The main characteristics used for the determination of the apparent airborne sound insulation index $R_w^{\prime }$ of the Isolmant analyzed wall configurations are reported in

Table 1. Main characteristics of the wall configurations using Isolmant materials.

Wall Type	Thickness (m)	Insulation Thickness (m)	Superficial Mass (kg/m2)	Total Area (m2)	Rw (dB)
Perfetto Special 1	0.30	0.030	170	29.5	67
Perfetto Special 2	0.26	0.030	160	29.5	63
Perfetto CG	0.22	0.045	122	29.5	55

[39].

FIBRAN (Fibran, Genova, Italy) proposes lightweight and less invasive solutions compared to those developed by Isolmant, employing gypsum plasterboard panels and rockwool as the insulating material. Specifically:

• The FIBRAN B-040/A13—1 wall system has a total thickness of 10 cm and consists of two FIBRANgyps A13 plasterboards, each 1.3 cm thick, a 4 cm layer of FIBRANgeo B-040 rockwool, a 1 cm air cavity, and other two plasterboards, also 1.3 cm thick.

PROBLEMS TO SOLVE —
1) In the wall insulation text, rewrite the stretch from "FIBRAN (Fibran, Genova, Italy)" through "1.3 cm thick.", changing "rockwool" to "mineral wool".
2) List every wall type named in Table 1 of the wall insulation text.

DATA SHOWN —

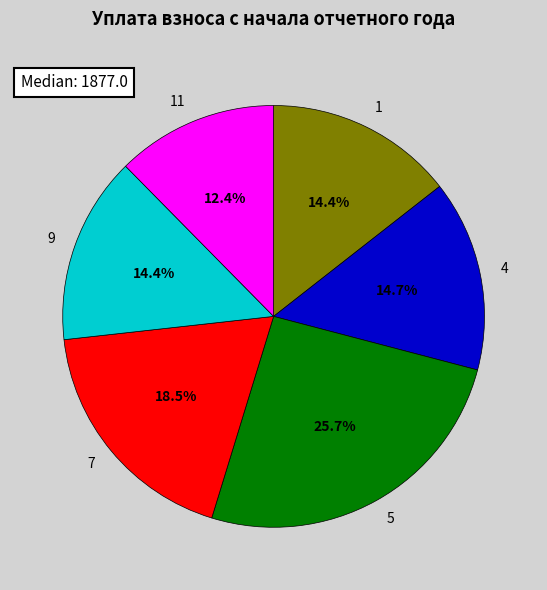

Does 1 account for over 50% of the chart?

No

RESPONSES TO THE EXERCISE —
1)
FIBRAN (Fibran, Genova, Italy) proposes lightweight and less invasive solutions compared to those developed by Isolmant, employing gypsum plasterboard panels and mineral wool as the insulating material. Specifically:

• The FIBRAN B-040/A13—1 wall system has a total thickness of 10 cm and consists of two FIBRANgyps A13 plasterboards, each 1.3 cm thick, a 4 cm layer of FIBRANgeo B-040 mineral wool, a 1 cm air cavity, and other two plasterboards, also 1.3 cm thick.

2) Perfetto Special 1, Perfetto Special 2, Perfetto CG